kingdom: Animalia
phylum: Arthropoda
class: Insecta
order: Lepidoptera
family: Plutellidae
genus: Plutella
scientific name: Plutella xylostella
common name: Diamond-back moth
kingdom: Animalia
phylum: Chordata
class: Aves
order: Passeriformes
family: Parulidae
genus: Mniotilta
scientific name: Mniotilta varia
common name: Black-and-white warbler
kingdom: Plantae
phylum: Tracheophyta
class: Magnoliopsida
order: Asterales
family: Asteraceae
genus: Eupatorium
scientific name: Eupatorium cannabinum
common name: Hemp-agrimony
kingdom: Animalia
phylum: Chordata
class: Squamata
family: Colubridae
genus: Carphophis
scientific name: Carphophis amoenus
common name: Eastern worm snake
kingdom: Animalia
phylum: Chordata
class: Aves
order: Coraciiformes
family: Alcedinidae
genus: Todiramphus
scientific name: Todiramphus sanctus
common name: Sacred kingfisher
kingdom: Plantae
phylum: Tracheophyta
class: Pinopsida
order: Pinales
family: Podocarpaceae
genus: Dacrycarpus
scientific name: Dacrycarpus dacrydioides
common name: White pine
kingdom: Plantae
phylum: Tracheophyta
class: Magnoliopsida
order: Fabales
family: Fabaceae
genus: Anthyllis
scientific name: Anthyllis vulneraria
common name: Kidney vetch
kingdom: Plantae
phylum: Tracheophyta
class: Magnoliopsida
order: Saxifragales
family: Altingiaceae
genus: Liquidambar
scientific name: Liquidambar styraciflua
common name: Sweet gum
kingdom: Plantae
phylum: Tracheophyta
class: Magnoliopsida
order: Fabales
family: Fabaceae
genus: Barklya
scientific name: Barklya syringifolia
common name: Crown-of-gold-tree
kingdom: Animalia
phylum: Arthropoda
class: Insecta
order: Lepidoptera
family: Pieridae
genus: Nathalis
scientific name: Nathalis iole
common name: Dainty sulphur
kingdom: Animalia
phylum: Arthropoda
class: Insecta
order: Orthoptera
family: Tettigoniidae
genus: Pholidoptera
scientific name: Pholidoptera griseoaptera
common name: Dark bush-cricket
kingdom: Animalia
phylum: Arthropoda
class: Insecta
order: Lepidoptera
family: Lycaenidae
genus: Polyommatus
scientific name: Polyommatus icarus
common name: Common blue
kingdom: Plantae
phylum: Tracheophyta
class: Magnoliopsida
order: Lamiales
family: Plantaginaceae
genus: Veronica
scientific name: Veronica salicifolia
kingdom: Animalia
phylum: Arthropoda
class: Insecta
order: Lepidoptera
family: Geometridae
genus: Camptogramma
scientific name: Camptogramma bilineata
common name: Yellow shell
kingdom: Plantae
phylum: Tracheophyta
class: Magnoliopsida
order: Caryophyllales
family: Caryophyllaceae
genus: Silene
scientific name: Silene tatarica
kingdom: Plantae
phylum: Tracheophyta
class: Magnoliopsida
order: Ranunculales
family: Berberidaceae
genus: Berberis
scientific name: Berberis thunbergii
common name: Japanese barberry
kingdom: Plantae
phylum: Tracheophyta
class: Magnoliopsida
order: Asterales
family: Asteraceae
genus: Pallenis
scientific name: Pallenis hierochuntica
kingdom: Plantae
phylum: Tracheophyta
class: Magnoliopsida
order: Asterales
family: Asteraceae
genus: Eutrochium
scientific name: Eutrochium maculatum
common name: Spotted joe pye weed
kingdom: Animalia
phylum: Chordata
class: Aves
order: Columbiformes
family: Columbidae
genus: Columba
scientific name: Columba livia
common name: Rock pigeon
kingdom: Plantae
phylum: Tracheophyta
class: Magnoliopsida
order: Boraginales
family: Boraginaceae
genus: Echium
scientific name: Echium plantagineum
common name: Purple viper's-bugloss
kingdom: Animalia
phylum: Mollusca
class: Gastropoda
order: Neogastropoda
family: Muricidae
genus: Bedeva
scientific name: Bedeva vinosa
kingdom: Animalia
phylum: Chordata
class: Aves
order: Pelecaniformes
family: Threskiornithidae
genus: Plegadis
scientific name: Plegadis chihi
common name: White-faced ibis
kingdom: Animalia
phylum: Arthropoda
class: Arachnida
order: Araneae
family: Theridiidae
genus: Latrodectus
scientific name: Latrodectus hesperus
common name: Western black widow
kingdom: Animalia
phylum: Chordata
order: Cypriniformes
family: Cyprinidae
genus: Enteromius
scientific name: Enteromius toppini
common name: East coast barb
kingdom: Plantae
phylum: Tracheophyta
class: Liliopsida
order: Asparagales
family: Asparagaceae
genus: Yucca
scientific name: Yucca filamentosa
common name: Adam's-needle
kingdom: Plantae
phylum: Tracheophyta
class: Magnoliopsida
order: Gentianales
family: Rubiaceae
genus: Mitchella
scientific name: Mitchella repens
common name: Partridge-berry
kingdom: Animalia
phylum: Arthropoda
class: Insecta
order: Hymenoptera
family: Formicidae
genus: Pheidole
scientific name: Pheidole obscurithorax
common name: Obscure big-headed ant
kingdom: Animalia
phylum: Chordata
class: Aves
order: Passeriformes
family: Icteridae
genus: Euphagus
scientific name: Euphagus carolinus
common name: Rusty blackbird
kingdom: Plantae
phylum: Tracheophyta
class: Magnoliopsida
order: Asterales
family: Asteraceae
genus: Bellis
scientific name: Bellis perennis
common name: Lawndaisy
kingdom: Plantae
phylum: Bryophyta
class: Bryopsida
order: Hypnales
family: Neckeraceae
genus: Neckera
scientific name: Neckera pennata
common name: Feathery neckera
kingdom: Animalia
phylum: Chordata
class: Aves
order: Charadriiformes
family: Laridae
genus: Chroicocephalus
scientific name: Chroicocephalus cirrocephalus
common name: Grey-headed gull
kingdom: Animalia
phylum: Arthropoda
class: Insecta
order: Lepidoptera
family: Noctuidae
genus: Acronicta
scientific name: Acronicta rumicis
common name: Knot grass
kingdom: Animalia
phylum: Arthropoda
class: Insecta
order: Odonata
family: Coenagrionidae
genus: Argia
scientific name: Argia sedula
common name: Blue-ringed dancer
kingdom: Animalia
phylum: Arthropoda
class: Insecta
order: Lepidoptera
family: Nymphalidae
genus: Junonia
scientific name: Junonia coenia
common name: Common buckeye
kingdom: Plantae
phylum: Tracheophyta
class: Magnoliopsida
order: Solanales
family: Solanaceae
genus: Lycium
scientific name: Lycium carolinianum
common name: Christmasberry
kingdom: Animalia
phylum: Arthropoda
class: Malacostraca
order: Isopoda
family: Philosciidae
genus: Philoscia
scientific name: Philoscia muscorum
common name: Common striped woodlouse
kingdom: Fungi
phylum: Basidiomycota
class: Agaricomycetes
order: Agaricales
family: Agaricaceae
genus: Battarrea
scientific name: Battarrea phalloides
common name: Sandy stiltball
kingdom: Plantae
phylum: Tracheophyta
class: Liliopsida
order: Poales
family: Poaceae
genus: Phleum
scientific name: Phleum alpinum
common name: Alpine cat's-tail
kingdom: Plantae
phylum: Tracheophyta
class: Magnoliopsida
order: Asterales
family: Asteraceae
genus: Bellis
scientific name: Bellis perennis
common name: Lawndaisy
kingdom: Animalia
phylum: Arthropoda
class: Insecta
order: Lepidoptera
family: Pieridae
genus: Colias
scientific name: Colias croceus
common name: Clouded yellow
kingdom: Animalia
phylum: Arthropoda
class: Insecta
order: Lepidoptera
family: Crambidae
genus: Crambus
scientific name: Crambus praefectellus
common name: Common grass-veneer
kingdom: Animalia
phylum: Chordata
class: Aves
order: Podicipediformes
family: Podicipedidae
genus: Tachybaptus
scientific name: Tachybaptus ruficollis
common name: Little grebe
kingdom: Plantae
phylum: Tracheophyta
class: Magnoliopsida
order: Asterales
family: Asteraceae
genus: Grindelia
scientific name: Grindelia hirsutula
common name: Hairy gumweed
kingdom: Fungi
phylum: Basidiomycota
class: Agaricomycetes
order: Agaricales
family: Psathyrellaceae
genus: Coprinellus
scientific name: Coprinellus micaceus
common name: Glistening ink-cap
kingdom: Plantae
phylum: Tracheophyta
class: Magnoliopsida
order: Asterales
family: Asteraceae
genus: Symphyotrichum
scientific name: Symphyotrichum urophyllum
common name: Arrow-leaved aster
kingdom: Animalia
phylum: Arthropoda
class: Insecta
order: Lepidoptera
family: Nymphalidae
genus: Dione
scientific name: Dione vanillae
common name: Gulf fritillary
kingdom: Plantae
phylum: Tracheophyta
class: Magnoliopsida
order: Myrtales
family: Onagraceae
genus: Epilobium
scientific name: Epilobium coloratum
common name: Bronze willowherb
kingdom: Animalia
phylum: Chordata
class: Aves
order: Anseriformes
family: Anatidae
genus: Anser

- Objective -
Copy out, word for word, every line from the one that contains "order: Myrtales" through the last line of the records.

- Reply to the exercise -
order: Myrtales
family: Onagraceae
genus: Epilobium
scientific name: Epilobium coloratum
common name: Bronze willowherb
kingdom: Animalia
phylum: Chordata
class: Aves
order: Anseriformes
family: Anatidae
genus: Anser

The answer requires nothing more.